EXERCISE BRIEF -
Count how many of the lines below contain the word "verminderen", treating uppercase and lowercase as different. Reply with the number alone.

——————

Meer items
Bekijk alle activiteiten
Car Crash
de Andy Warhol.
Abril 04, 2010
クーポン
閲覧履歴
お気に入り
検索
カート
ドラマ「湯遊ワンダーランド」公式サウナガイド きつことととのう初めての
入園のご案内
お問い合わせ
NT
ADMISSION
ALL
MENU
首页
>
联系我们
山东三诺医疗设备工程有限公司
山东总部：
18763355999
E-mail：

——————

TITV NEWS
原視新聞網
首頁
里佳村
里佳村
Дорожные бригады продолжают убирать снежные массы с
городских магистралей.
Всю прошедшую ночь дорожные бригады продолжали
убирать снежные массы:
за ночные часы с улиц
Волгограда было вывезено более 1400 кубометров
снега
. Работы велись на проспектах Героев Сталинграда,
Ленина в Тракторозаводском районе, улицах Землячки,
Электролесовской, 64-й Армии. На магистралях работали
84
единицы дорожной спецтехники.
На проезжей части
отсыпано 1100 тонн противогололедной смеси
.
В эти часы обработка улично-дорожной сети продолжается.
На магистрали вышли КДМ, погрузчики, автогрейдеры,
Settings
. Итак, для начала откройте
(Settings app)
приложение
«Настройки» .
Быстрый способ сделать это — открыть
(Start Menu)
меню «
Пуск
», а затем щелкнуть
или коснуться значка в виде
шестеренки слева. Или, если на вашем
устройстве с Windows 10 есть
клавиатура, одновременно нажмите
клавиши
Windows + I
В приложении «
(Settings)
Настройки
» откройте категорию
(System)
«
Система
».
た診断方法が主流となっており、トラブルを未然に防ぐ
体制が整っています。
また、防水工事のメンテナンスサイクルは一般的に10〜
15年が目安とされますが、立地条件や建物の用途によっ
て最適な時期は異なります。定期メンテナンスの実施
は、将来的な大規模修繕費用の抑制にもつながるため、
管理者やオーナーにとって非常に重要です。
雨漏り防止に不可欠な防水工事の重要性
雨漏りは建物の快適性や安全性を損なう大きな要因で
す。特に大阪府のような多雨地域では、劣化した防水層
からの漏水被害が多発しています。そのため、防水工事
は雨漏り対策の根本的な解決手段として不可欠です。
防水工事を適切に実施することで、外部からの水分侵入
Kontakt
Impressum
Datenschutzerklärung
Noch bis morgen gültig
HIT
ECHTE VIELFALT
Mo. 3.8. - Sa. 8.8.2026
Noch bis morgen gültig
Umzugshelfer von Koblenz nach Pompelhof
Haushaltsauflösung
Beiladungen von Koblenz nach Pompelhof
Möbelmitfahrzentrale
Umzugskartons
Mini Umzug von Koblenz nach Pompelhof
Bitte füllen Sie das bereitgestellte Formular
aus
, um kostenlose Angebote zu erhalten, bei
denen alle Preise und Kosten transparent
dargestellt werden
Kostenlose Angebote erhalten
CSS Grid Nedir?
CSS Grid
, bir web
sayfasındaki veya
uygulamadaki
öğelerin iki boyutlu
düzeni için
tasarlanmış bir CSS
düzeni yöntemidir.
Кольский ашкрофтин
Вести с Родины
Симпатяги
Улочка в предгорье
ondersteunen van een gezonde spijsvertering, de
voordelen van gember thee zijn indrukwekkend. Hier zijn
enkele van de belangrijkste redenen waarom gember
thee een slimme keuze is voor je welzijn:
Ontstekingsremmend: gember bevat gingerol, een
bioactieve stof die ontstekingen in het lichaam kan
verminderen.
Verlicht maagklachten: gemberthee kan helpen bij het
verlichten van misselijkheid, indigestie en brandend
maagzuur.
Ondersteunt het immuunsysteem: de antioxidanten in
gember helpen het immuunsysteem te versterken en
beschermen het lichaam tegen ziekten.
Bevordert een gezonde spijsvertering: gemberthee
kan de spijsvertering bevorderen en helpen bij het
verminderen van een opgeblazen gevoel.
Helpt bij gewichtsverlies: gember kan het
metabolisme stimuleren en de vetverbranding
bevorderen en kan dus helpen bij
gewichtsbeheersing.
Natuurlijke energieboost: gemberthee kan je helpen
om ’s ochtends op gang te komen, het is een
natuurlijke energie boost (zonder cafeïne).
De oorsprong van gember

——————

YOUR RESPONSE -
2